* [Your instructions] Copy out every line of the data below, keeping each one's wording, spelling, and order unchanged.
==== Data provided ====
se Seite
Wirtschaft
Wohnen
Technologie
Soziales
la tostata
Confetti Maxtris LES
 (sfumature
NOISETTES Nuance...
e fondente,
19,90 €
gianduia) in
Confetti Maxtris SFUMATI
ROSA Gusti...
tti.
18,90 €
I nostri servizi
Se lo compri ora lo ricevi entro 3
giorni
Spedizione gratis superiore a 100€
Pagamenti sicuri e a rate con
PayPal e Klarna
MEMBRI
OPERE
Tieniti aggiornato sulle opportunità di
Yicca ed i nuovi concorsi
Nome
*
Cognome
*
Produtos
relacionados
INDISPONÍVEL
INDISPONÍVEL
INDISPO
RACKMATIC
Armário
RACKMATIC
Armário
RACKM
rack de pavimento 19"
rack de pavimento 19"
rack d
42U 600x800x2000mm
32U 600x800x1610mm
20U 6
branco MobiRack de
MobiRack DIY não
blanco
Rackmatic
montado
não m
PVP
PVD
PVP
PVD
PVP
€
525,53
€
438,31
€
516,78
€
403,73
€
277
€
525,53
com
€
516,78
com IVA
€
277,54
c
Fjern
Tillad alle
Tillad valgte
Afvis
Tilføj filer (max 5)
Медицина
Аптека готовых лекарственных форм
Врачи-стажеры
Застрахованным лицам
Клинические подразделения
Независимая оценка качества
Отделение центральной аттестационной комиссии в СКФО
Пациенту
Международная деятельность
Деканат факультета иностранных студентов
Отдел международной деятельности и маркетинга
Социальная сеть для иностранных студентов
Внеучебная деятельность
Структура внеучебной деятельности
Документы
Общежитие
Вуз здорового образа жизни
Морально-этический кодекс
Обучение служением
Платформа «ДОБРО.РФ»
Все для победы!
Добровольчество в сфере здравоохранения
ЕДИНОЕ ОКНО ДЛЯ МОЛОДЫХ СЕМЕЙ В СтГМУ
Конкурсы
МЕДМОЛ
====
* [Answer area]
se Seite
Wirtschaft
Wohnen
Technologie
Soziales
la tostata
Confetti Maxtris LES
 (sfumature
NOISETTES Nuance...
e fondente,
19,90 €
gianduia) in
Confetti Maxtris SFUMATI
ROSA Gusti...
tti.
18,90 €
I nostri servizi
Se lo compri ora lo ricevi entro 3
giorni
Spedizione gratis superiore a 100€
Pagamenti sicuri e a rate con
PayPal e Klarna
MEMBRI
OPERE
Tieniti aggiornato sulle opportunità di
Yicca ed i nuovi concorsi
Nome
*
Cognome
*
Produtos
relacionados
INDISPONÍVEL
INDISPONÍVEL
INDISPO
RACKMATIC
Armário
RACKMATIC
Armário
RACKM
rack de pavimento 19"
rack de pavimento 19"
rack d
42U 600x800x2000mm
32U 600x800x1610mm
20U 6
branco MobiRack de
MobiRack DIY não
blanco
Rackmatic
montado
não m
PVP
PVD
PVP
PVD
PVP
€
525,53
€
438,31
€
516,78
€
403,73
€
277
€
525,53
com
€
516,78
com IVA
€
277,54
c
Fjern
Tillad alle
Tillad valgte
Afvis
Tilføj filer (max 5)
Медицина
Аптека готовых лекарственных форм
Врачи-стажеры
Застрахованным лицам
Клинические подразделения
Независимая оценка качества
Отделение центральной аттестационной комиссии в СКФО
Пациенту
Международная деятельность
Деканат факультета иностранных студентов
Отдел международной деятельности и маркетинга
Социальная сеть для иностранных студентов
Внеучебная деятельность
Структура внеучебной деятельности
Документы
Общежитие
Вуз здорового образа жизни
Морально-этический кодекс
Обучение служением
Платформа «ДОБРО.РФ»
Все для победы!
Добровольчество в сфере здравоохранения
ЕДИНОЕ ОКНО ДЛЯ МОЛОДЫХ СЕМЕЙ В СтГМУ
Конкурсы
МЕДМОЛ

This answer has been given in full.